Dengan bantuan peralatan lain yang dipasang pada peluncur, mistar geser ketinggian ini dapat berfungsi untuk berbagai macam keperluan, antara lain :
  1. Mengukur ketinggian. Harga dari pengukuran ketiggian ini dapat dibaca pada skala utama dan nonius yang berada pada peluncur, yang bergerak vertikal relativ terhadap bidang datar, yang dapat berupa meja rata, atau terhadap permukaan yang lain sehingga hasil ukur dapat diketahui.
  2. Untuk menggores. Ujung dari rahang ukur biasanya runcing serta dibuat karbida atau logam keras, sehingga dapat digunakan sebagai penggores pada ketinggian tertentu.
  3. Sebagai pembanding. Rahang ukur dapat diganti dengan jam ukur (dial comparator) sehingga dapat membaca selisih pengukuran ketinggian dari dua permukaan yang hampir sama. Pada pengukuran ini diperlukan alat ukur standar.
  4. Alat ukur kemiringan. Pada pelunucnya dapat dipasangkan busur derajat universal, sehingga dapat membaca kemiringan relativ suatu permukaan terhadap bidang datar / meja  rata.

Busur Baja (Steel Engineer Protractor)

https://santikoaji.blogspot.com/2016/07/alat-ukur-dalam-perbengkelan-las-karbit.html
Kumpulan alat ukur bengkel
Busur baja merupakan alat ukur sudut langsung dengan kecermatan sampai satu derajat. Oleh sebab itu hanya dipergunakan untuk mamperkirakan harga sudut secara kasar. Alat ini berupa suatu tembereng setengah lingkaran dari pelat baja dengan pembagian skala dalam satu derajat pada tepi lingkaran.
Satu pelat baja yang berengselkan pada titik pusat lingkaran, dapat berputar, sehingga bagian yang runcing berfungsi sebagai garis indeks untuk pembacaan skala yang merupakan harga sudut antara dasar tembereng dengan salah satu sisi pelat yang panjang. Jika sudut antara benda ukur terlalu kecil, sudut terpancung, atau karena dasar tembereng tidak cukup lebar, maka diperlukan bantuan suatu penyiku.

Penyiku

Alat ini terbuat dari bahan baja cor dan baja tipis dengan konstruksi menbentuk sudut tetap 90o. Alat ini berfungsi sebagai pembanding sudut siku benda kerja, dapat pula untuk memeriksa kerataan benda kerja.

Jangka

Alat ukur ini termasuk alat ukur yang sangat sederhana, sebab untuk menentukan nilai dari ukurannya harus menggunakan pembanding alat ukur lainnya, seperti mistar geser, mistar baja, dll.
Dalam pengukuran mengunakan jangka ini membutuhkan perasaan karena jangka adalah sebagai alat ukur pemindah. Ketelitian yang dicapai hanyalah 1/10 mm.
  1. Jangka ini dapat dibedakan menjadi :
  2. Jangka kaki untuk mengukur besarnya lubang.
  3. Jangka bengkok untuk mengukur besarnya benda kerja.
  4. Jangka tusuk, yang termasuk subagai alat melukis.

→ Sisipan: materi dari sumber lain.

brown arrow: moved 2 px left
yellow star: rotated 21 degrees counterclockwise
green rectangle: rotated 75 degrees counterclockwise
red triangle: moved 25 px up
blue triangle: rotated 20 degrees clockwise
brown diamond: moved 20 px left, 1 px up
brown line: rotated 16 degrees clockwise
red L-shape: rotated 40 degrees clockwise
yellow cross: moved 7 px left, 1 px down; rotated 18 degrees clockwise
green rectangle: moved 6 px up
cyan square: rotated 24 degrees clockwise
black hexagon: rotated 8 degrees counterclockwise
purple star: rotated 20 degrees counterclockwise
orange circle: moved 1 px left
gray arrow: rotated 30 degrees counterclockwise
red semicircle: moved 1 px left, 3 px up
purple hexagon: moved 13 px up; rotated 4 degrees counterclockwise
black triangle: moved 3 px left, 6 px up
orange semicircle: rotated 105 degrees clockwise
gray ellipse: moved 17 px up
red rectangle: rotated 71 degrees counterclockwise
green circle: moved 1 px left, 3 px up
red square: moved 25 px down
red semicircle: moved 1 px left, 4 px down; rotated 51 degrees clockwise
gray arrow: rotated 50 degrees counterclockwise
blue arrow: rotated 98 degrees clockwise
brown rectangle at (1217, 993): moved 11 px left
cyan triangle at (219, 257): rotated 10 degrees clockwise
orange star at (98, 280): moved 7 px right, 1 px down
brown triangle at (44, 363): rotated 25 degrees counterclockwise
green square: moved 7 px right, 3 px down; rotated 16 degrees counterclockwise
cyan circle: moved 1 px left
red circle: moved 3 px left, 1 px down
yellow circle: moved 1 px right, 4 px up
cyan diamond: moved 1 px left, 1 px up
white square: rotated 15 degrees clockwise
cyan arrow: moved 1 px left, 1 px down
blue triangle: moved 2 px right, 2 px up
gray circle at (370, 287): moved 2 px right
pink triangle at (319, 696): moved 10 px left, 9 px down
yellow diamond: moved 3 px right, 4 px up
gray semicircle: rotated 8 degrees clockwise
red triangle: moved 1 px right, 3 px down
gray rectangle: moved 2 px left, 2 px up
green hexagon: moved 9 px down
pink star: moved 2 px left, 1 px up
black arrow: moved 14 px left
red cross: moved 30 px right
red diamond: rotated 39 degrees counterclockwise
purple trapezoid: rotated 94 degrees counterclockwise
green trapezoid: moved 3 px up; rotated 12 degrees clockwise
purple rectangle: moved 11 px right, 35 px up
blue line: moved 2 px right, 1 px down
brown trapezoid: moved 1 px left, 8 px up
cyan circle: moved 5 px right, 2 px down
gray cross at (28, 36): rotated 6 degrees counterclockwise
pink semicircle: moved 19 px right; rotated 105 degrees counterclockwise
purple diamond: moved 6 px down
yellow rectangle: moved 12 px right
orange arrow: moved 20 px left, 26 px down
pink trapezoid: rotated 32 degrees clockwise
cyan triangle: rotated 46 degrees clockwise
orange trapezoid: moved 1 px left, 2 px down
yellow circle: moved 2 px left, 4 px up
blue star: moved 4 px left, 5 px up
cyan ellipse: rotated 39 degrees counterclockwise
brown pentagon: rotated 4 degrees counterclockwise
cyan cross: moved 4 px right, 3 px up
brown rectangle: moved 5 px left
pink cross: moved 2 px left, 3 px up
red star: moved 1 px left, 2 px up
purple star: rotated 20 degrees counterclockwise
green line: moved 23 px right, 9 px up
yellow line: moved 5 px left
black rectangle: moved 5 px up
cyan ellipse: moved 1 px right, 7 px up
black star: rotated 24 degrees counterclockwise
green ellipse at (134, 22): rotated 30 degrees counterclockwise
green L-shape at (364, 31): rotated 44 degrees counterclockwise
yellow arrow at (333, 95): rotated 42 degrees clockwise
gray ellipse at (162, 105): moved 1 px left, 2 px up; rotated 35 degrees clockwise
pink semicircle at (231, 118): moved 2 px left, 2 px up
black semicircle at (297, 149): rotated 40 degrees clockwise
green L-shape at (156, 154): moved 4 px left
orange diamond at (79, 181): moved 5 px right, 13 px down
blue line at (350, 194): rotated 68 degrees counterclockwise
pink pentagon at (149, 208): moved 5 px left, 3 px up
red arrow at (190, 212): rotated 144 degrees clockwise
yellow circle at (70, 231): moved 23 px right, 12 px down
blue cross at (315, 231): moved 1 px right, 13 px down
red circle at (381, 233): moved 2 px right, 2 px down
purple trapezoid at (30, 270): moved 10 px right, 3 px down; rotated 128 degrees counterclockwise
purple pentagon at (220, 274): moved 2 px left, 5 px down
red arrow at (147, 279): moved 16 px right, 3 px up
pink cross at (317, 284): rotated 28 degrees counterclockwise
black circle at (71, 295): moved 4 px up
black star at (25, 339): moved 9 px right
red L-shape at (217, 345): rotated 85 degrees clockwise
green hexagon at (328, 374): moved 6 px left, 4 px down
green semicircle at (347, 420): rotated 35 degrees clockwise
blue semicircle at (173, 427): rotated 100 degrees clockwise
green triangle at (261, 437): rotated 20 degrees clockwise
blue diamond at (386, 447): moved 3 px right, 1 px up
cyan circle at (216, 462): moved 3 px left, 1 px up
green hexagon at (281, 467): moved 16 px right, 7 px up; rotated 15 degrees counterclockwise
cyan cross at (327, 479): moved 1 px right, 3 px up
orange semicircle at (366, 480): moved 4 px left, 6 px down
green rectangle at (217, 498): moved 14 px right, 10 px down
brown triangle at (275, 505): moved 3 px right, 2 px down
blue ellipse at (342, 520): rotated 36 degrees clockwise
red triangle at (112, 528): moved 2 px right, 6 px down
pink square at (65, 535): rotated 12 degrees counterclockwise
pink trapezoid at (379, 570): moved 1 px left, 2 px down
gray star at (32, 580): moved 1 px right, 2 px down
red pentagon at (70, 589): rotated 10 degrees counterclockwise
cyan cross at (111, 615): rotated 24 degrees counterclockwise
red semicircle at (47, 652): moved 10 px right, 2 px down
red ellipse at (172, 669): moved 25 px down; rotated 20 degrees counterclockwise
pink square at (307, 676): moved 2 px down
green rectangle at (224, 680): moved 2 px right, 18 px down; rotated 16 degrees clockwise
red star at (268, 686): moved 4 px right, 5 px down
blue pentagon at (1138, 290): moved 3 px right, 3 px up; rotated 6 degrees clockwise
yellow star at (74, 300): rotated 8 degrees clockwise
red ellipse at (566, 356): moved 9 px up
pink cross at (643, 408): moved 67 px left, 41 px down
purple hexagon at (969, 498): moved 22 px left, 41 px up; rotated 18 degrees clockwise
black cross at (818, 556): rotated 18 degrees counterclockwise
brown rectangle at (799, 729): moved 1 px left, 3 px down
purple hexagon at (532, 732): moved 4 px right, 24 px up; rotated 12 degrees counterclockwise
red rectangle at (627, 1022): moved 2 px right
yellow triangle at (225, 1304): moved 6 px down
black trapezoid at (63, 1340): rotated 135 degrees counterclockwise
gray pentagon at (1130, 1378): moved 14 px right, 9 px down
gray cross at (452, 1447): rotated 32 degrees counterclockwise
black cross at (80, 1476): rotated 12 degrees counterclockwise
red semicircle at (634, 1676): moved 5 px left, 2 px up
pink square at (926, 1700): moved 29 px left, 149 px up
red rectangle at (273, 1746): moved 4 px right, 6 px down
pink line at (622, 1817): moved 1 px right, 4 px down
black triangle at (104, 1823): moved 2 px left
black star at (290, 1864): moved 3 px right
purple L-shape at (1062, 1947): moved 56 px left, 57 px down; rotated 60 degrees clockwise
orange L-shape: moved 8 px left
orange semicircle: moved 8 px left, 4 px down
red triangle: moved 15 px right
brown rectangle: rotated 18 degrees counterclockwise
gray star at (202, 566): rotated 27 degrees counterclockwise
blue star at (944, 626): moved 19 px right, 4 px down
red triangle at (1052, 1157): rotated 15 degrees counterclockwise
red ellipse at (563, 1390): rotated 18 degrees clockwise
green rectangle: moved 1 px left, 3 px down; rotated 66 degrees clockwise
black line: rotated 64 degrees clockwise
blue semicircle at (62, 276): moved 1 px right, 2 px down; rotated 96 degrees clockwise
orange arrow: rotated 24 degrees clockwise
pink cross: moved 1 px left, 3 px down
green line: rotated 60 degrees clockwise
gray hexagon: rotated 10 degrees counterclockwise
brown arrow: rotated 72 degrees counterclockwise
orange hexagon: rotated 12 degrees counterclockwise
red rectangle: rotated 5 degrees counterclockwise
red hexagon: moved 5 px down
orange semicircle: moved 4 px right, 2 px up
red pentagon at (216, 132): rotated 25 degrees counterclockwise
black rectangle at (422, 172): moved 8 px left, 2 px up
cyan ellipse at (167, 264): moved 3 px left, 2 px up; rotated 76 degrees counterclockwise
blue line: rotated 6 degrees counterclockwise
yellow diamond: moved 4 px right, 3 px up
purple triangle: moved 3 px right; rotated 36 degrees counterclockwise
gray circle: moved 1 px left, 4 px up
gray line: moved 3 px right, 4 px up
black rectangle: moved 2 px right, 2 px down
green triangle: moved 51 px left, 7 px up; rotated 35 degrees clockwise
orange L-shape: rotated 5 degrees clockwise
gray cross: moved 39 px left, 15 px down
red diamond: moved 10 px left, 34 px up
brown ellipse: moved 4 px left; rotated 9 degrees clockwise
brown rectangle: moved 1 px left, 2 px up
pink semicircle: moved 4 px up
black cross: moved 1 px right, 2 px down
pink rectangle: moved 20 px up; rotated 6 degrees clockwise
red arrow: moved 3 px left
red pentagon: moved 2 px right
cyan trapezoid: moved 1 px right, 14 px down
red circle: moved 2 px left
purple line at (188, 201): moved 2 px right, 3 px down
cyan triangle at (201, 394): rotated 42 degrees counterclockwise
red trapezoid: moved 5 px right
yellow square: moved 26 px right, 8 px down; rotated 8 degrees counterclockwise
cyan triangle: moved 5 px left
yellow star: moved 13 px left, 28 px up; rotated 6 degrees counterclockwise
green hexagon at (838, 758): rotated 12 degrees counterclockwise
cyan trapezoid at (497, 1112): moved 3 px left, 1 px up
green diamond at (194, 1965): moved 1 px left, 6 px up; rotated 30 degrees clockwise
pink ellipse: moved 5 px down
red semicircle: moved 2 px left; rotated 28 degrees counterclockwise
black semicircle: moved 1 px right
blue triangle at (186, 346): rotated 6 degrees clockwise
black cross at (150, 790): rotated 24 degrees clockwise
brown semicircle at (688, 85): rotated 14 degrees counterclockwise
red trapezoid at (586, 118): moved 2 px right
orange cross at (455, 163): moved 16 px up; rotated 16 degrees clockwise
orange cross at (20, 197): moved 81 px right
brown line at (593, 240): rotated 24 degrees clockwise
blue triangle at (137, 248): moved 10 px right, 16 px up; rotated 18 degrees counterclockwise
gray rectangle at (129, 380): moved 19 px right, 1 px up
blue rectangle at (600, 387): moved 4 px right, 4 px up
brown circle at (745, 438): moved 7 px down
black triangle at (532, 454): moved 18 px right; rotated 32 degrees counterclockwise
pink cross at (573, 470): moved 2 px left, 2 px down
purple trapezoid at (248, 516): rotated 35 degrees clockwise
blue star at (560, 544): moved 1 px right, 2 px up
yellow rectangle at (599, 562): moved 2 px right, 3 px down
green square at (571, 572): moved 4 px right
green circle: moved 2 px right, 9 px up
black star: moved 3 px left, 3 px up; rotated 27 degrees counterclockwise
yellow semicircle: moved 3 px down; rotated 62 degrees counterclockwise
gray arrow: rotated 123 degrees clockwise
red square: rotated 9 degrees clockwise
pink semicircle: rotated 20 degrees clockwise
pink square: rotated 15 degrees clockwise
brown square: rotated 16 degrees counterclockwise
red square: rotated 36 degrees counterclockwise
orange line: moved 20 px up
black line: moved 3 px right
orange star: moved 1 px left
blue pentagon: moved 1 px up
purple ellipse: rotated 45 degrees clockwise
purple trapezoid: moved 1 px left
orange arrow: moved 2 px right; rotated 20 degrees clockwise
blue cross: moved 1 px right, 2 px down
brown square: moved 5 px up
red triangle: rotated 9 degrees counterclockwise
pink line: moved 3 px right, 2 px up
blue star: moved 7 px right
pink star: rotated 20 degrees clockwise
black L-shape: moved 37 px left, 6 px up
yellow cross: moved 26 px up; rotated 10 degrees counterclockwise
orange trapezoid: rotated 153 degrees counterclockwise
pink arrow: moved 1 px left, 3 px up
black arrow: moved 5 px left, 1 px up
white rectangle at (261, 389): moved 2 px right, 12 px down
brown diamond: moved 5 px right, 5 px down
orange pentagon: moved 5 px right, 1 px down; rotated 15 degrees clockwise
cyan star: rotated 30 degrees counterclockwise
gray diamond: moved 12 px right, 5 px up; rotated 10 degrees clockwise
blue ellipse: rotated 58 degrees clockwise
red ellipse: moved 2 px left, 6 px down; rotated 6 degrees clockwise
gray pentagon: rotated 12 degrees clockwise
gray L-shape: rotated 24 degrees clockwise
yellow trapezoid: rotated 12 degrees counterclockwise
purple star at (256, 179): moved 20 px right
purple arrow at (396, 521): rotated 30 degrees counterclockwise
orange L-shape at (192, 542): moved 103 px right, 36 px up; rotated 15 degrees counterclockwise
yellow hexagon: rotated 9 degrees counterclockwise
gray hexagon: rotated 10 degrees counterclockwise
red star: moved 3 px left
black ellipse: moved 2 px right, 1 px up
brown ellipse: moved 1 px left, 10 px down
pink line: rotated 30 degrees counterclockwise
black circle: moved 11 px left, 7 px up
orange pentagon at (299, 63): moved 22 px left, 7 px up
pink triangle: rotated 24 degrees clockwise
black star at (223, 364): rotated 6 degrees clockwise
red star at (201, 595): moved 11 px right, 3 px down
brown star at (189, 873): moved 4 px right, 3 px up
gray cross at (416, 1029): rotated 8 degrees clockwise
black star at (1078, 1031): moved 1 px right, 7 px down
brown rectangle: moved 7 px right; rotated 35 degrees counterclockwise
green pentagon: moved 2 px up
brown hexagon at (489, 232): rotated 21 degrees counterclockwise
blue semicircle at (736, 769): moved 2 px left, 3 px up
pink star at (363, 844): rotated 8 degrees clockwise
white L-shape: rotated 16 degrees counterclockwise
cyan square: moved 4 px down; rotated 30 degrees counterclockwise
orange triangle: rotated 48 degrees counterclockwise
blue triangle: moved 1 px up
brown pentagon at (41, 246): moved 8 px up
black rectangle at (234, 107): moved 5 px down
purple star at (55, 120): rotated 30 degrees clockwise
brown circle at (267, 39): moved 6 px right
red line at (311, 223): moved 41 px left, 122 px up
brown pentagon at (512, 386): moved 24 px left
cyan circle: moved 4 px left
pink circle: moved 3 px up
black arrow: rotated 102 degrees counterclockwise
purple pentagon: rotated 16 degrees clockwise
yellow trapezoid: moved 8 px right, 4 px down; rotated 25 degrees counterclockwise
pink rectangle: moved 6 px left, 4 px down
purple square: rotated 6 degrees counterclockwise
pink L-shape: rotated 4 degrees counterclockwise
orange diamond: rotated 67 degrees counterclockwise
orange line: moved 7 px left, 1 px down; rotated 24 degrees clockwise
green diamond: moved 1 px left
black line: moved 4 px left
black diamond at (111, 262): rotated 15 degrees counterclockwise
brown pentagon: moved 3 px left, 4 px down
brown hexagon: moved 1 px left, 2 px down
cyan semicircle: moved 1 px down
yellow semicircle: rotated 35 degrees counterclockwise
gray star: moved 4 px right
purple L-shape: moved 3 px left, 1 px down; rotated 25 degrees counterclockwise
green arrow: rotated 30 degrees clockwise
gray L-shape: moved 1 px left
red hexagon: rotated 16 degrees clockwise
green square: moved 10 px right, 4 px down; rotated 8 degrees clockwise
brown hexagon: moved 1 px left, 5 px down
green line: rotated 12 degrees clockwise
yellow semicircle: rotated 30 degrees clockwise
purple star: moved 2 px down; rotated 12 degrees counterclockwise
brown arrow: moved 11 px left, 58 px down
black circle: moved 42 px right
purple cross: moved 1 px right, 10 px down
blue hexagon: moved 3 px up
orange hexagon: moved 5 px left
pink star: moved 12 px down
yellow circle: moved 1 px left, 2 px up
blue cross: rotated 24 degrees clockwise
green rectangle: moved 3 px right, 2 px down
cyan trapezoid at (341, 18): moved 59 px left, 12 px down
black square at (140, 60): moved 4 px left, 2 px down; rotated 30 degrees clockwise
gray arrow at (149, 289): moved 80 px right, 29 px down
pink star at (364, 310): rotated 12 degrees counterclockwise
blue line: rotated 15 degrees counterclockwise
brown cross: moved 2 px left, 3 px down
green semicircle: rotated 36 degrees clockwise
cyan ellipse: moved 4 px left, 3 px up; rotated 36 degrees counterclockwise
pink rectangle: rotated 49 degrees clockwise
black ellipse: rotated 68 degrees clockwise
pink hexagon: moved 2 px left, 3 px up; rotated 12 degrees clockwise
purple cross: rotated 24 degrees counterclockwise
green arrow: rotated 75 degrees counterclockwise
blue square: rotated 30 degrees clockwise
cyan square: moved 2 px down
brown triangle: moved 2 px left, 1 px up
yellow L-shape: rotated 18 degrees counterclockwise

Dan jangka-jangka ini masih dibedakan lagi, antara lain; jangka yang memakai mur penyetel, dan jangka yang tidak memakai mur penyetel. Selain itu masih ada lagi yang dikombinasikan antara jangka bengkok dengan jangka kaki, bahkan dilengkapi dengan skala untuk mengukur garis tengah / besar benda kerja.